■ **GIVEN INSTRUCTION**
Lay out every line of the data below as a Markdown table with two columns, Row and Data line, giving each row a number and leaving out blank lines. Keep the pictures out of the table.
---------- SOURCE MATERIAL
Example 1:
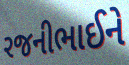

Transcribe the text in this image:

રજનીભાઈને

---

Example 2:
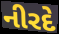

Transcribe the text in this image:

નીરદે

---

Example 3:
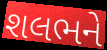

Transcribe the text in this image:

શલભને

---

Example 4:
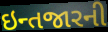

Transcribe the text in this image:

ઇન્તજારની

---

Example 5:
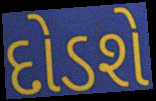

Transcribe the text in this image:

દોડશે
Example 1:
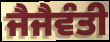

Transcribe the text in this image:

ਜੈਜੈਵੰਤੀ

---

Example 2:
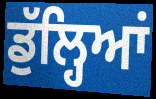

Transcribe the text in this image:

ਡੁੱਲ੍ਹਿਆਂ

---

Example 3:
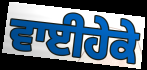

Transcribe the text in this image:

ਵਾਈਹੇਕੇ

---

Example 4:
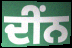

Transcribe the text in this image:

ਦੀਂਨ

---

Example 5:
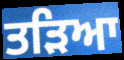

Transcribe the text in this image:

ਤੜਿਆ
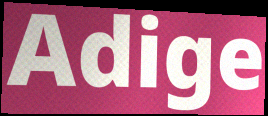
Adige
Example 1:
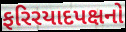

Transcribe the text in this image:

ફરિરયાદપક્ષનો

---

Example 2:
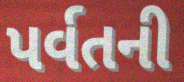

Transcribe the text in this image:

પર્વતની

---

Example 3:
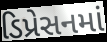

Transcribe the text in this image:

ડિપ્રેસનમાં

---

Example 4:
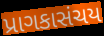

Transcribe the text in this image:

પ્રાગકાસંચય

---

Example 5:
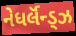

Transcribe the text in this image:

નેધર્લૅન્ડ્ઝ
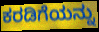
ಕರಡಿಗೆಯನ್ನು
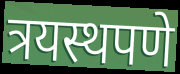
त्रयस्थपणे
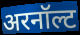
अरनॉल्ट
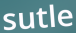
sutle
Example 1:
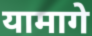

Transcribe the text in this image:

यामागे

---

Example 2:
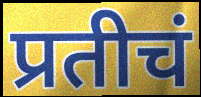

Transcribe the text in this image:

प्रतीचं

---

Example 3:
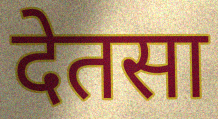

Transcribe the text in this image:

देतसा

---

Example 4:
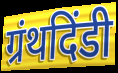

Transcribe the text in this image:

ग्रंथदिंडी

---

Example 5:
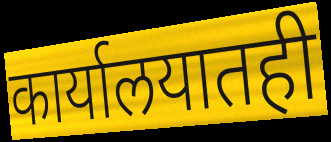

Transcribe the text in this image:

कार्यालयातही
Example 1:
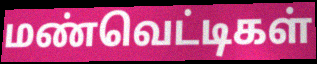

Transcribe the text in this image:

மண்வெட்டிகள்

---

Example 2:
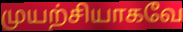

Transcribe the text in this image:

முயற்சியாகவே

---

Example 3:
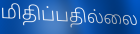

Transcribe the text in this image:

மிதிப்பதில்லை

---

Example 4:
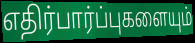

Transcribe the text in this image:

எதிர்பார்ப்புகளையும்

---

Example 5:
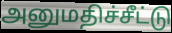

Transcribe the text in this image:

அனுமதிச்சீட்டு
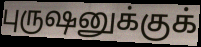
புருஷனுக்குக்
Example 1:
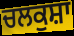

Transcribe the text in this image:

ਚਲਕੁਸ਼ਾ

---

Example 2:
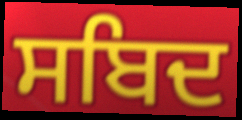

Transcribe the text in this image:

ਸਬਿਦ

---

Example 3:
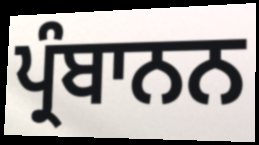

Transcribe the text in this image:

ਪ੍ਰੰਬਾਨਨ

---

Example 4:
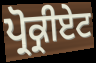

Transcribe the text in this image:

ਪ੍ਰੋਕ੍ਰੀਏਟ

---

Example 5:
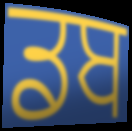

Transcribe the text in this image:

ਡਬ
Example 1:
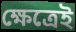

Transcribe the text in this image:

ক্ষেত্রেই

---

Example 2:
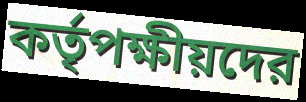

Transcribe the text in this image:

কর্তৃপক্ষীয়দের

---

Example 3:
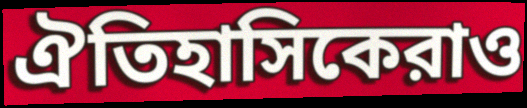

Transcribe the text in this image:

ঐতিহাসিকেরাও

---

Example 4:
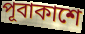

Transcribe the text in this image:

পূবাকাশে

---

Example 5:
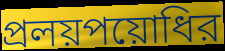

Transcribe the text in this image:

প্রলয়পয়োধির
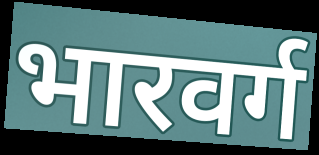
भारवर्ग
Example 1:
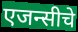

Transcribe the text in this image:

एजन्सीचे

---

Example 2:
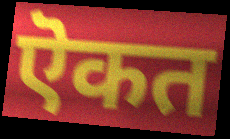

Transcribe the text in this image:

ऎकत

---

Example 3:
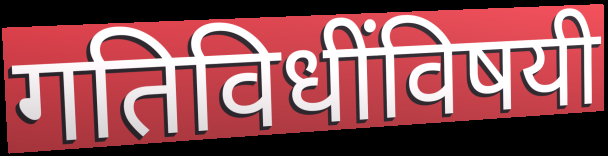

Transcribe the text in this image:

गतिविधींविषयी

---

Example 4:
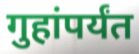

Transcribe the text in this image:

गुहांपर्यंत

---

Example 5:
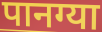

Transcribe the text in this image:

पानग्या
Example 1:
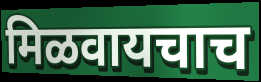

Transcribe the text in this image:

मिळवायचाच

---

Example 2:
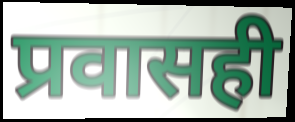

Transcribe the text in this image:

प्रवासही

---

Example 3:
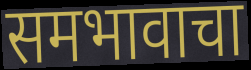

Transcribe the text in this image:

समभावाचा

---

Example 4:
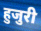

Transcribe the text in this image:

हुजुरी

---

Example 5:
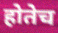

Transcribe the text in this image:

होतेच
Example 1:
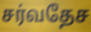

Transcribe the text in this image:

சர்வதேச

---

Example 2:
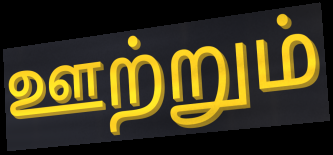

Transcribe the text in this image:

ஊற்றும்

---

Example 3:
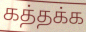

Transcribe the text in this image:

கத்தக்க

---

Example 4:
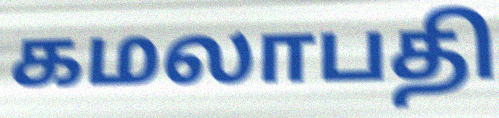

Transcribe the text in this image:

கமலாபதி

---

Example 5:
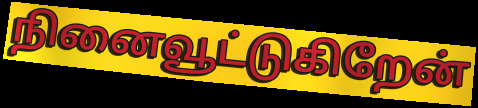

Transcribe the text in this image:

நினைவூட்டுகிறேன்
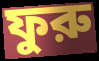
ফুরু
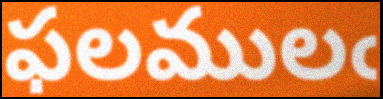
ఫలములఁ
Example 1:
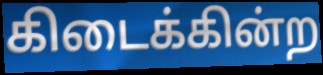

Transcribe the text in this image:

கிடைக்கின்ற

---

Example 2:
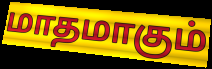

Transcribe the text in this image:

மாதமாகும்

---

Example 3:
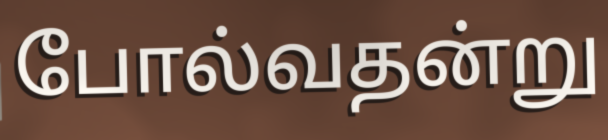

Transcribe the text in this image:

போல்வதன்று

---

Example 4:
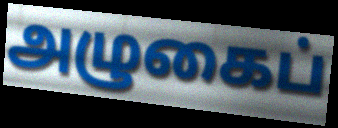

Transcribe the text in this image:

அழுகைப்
--------------------
■ **CORRECT OUTPUT**
| Row | Data line |
|---|---|
| 1 | Example 1: |
| 2 | Transcribe the text in this image: |
| 3 | રજનીભાઈને |
| 4 | --- |
| 5 | Example 2: |
| 6 | Transcribe the text in this image: |
| 7 | નીરદે |
| 8 | --- |
| 9 | Example 3: |
| 10 | Transcribe the text in this image: |
| 11 | શલભને |
| 12 | --- |
| 13 | Example 4: |
| 14 | Transcribe the text in this image: |
| 15 | ઇન્તજારની |
| 16 | --- |
| 17 | Example 5: |
| 18 | Transcribe the text in this image: |
| 19 | દોડશે |
| 20 | Example 1: |
| 21 | Transcribe the text in this image: |
| 22 | ਜੈਜੈਵੰਤੀ |
| 23 | --- |
| 24 | Example 2: |
| 25 | Transcribe the text in this image: |
| 26 | ਡੁੱਲ੍ਹਿਆਂ |
| 27 | --- |
| 28 | Example 3: |
| 29 | Transcribe the text in this image: |
| 30 | ਵਾਈਹੇਕੇ |
| 31 | --- |
| 32 | Example 4: |
| 33 | Transcribe the text in this image: |
| 34 | ਦੀਂਨ |
| 35 | --- |
| 36 | Example 5: |
| 37 | Transcribe the text in this image: |
| 38 | ਤੜਿਆ |
| 39 | Adige |
| 40 | Example 1: |
| 41 | Transcribe the text in this image: |
| 42 | ફરિરયાદપક્ષનો |
| 43 | --- |
| 44 | Example 2: |
| 45 | Transcribe the text in this image: |
| 46 | પર્વતની |
| 47 | --- |
| 48 | Example 3: |
| 49 | Transcribe the text in this image: |
| 50 | ડિપ્રેસનમાં |
| 51 | --- |
| 52 | Example 4: |
| 53 | Transcribe the text in this image: |
| 54 | પ્રાગકાસંચય |
| 55 | --- |
| 56 | Example 5: |
| 57 | Transcribe the text in this image: |
| 58 | નેધર્લૅન્ડ્ઝ |
| 59 | ಕರಡಿಗೆಯನ್ನು |
| 60 | त्रयस्थपणे |
| 61 | अरनॉल्ट |
| 62 | sutle |
| 63 | Example 1: |
| 64 | Transcribe the text in this image: |
| 65 | यामागे |
| 66 | --- |
| 67 | Example 2: |
| 68 | Transcribe the text in this image: |
| 69 | प्रतीचं |
| 70 | --- |
| 71 | Example 3: |
| 72 | Transcribe the text in this image: |
| 73 | देतसा |
| 74 | --- |
| 75 | Example 4: |
| 76 | Transcribe the text in this image: |
| 77 | ग्रंथदिंडी |
| 78 | --- |
| 79 | Example 5: |
| 80 | Transcribe the text in this image: |
| 81 | कार्यालयातही |
| 82 | Example 1: |
| 83 | Transcribe the text in this image: |
| 84 | மண்வெட்டிகள் |
| 85 | --- |
| 86 | Example 2: |
| 87 | Transcribe the text in this image: |
| 88 | முயற்சியாகவே |
| 89 | --- |
| 90 | Example 3: |
| 91 | Transcribe the text in this image: |
| 92 | மிதிப்பதில்லை |
| 93 | --- |
| 94 | Example 4: |
| 95 | Transcribe the text in this image: |
| 96 | எதிர்பார்ப்புகளையும் |
| 97 | --- |
| 98 | Example 5: |
| 99 | Transcribe the text in this image: |
| 100 | அனுமதிச்சீட்டு |
| 101 | புருஷனுக்குக் |
| 102 | Example 1: |
| 103 | Transcribe the text in this image: |
| 104 | ਚਲਕੁਸ਼ਾ |
| 105 | --- |
| 106 | Example 2: |
| 107 | Transcribe the text in this image: |
| 108 | ਸਬਿਦ |
| 109 | --- |
| 110 | Example 3: |
| 111 | Transcribe the text in this image: |
| 112 | ਪ੍ਰੰਬਾਨਨ |
| 113 | --- |
| 114 | Example 4: |
| 115 | Transcribe the text in this image: |
| 116 | ਪ੍ਰੋਕ੍ਰੀਏਟ |
| 117 | --- |
| 118 | Example 5: |
| 119 | Transcribe the text in this image: |
| 120 | ਡਬ |
| 121 | Example 1: |
| 122 | Transcribe the text in this image: |
| 123 | ক্ষেত্রেই |
| 124 | --- |
| 125 | Example 2: |
| 126 | Transcribe the text in this image: |
| 127 | কর্তৃপক্ষীয়দের |
| 128 | --- |
| 129 | Example 3: |
| 130 | Transcribe the text in this image: |
| 131 | ঐতিহাসিকেরাও |
| 132 | --- |
| 133 | Example 4: |
| 134 | Transcribe the text in this image: |
| 135 | পূবাকাশে |
| 136 | --- |
| 137 | Example 5: |
| 138 | Transcribe the text in this image: |
| 139 | প্রলয়পয়োধির |
| 140 | भारवर्ग |
| 141 | Example 1: |
| 142 | Transcribe the text in this image: |
| 143 | एजन्सीचे |
| 144 | --- |
| 145 | Example 2: |
| 146 | Transcribe the text in this image: |
| 147 | ऎकत |
| 148 | --- |
| 149 | Example 3: |
| 150 | Transcribe the text in this image: |
| 151 | गतिविधींविषयी |
| 152 | --- |
| 153 | Example 4: |
| 154 | Transcribe the text in this image: |
| 155 | गुहांपर्यंत |
| 156 | --- |
| 157 | Example 5: |
| 158 | Transcribe the text in this image: |
| 159 | पानग्या |
| 160 | Example 1: |
| 161 | Transcribe the text in this image: |
| 162 | मिळवायचाच |
| 163 | --- |
| 164 | Example 2: |
| 165 | Transcribe the text in this image: |
| 166 | प्रवासही |
| 167 | --- |
| 168 | Example 3: |
| 169 | Transcribe the text in this image: |
| 170 | समभावाचा |
| 171 | --- |
| 172 | Example 4: |
| 173 | Transcribe the text in this image: |
| 174 | हुजुरी |
| 175 | --- |
| 176 | Example 5: |
| 177 | Transcribe the text in this image: |
| 178 | होतेच |
| 179 | Example 1: |
| 180 | Transcribe the text in this image: |
| 181 | சர்வதேச |
| 182 | --- |
| 183 | Example 2: |
| 184 | Transcribe the text in this image: |
| 185 | ஊற்றும் |
| 186 | --- |
| 187 | Example 3: |
| 188 | Transcribe the text in this image: |
| 189 | கத்தக்க |
| 190 | --- |
| 191 | Example 4: |
| 192 | Transcribe the text in this image: |
| 193 | கமலாபதி |
| 194 | --- |
| 195 | Example 5: |
| 196 | Transcribe the text in this image: |
| 197 | நினைவூட்டுகிறேன் |
| 198 | ফুরু |
| 199 | ఫలములఁ |
| 200 | Example 1: |
| 201 | Transcribe the text in this image: |
| 202 | கிடைக்கின்ற |
| 203 | --- |
| 204 | Example 2: |
| 205 | Transcribe the text in this image: |
| 206 | மாதமாகும் |
| 207 | --- |
| 208 | Example 3: |
| 209 | Transcribe the text in this image: |
| 210 | போல்வதன்று |
| 211 | --- |
| 212 | Example 4: |
| 213 | Transcribe the text in this image: |
| 214 | அழுகைப் |